Philip Goff wrote:In other words, Eddington's proposal is that consciousness is the intrinsic nature of matter. It is consciousness, for Eddington, that breathes fire into the equations of physics.

Here is the idea. Physics characterizes mass and charge "from the outside" (in terms of what they do) but "from the inside" (in terms of their intrinsic nature) mass and charge are incredibly simple forms of consciousness. Moving up a level, chemistry characterizes chemical properties "from the outside," but "from the inside" they are complex forms of consciousness derived from the basic forms of consciousness found at the level of fundamental physics. Moving up another level, neuroscience characterizes brain processes "from the outside," but "from the inside" they are states of human experience, incredibly complicated forms of consciousness derived from the more basic forms of consciousness found at the levels of chemistry and physics.
My initial reaction is that this is wrong.

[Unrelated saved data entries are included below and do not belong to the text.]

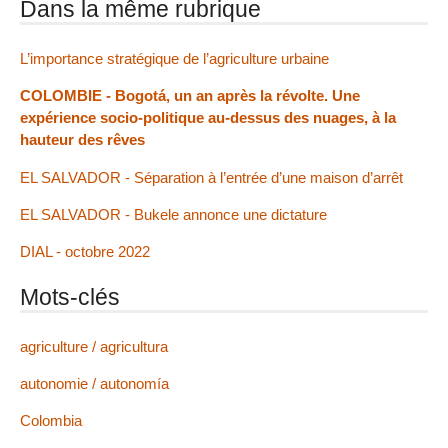
Dans la même rubrique
L’importance stratégique de l’agriculture urbaine
COLOMBIE - Bogotá, un an après la révolte. Une
expérience socio-politique au-dessus des nuages, à la
hauteur des rêves
EL SALVADOR - Séparation à l’entrée d’une maison d’arrêt
EL SALVADOR - Bukele annonce une dictature
DIAL - octobre 2022
Mots-clés
agriculture / agricultura
autonomie / autonomía
Colombia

Liquidity is a property of matter. A macro property. It is the result of micro properties; properties that govern particle interactions. Liquidity does not exist within one particle. It didn't exist within one atom, or one molecule. Two water molecules together do not have liquidity. It takes some minimum amount of water molecules to have liquidity. Still, it is the result of certain micro properties.

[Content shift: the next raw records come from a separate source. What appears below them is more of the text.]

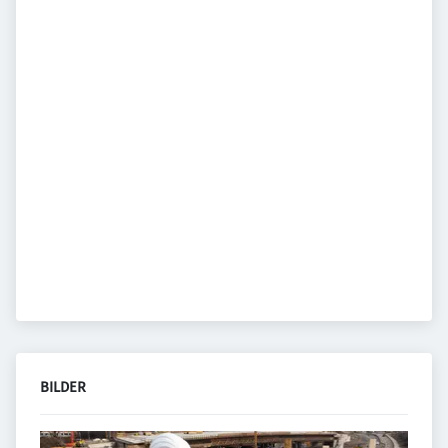
BILDER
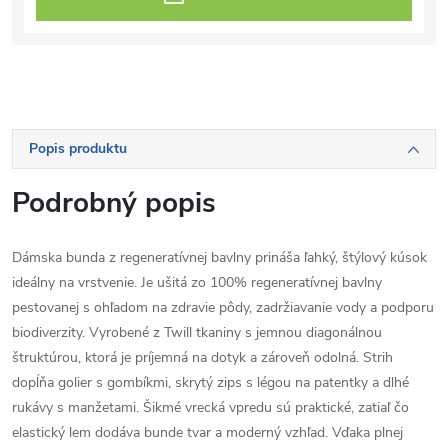
Popis produktu
Podrobný popis
Dámska bunda z regeneratívnej bavlny prináša ľahký, štýlový kúsok
ideálny na vrstvenie. Je ušitá zo 100% regeneratívnej bavlny
pestovanej s ohľadom na zdravie pôdy, zadržiavanie vody a podporu
biodiverzity. Vyrobené z Twill tkaniny s jemnou diagonálnou
štruktúrou, ktorá je príjemná na dotyk a zároveň odolná. Strih
dopĺňa golier s gombíkmi, skrytý zips s légou na patentky a dlhé
rukávy s manžetami. Šikmé vrecká vpredu sú praktické, zatiaľ čo
elastický lem dodáva bunde tvar a moderný vzhľad. Vďaka plnej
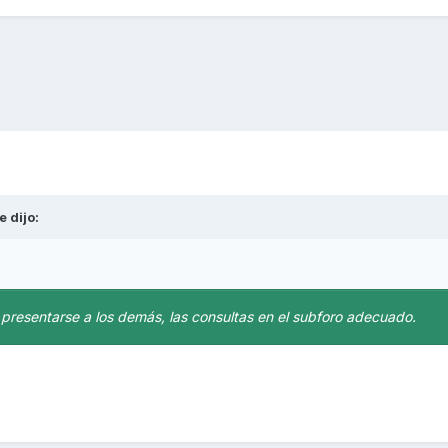
e
dijo:
 presentarse a los demás, las consultas en el subforo adecuado.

Consciousness is a property of matter. It is a macro property. If it is like every other kind of macro property, it is the result of micro properties. We might not see consciousness in a particle, atom, molecule, or anything less than certain combinations of different types of molecules, just as we don't see liquidity until the right conditions are met. But the micro properties are there. (Assuming this is how consciousness comes about.)

But I'm not sure I can buy the idea that mass and charge are among those micro properties. Not just because I don't see the connection. Also because it seems wrong that the macro thing that we cannot study with our physical sciences should be made of micro properties that we can.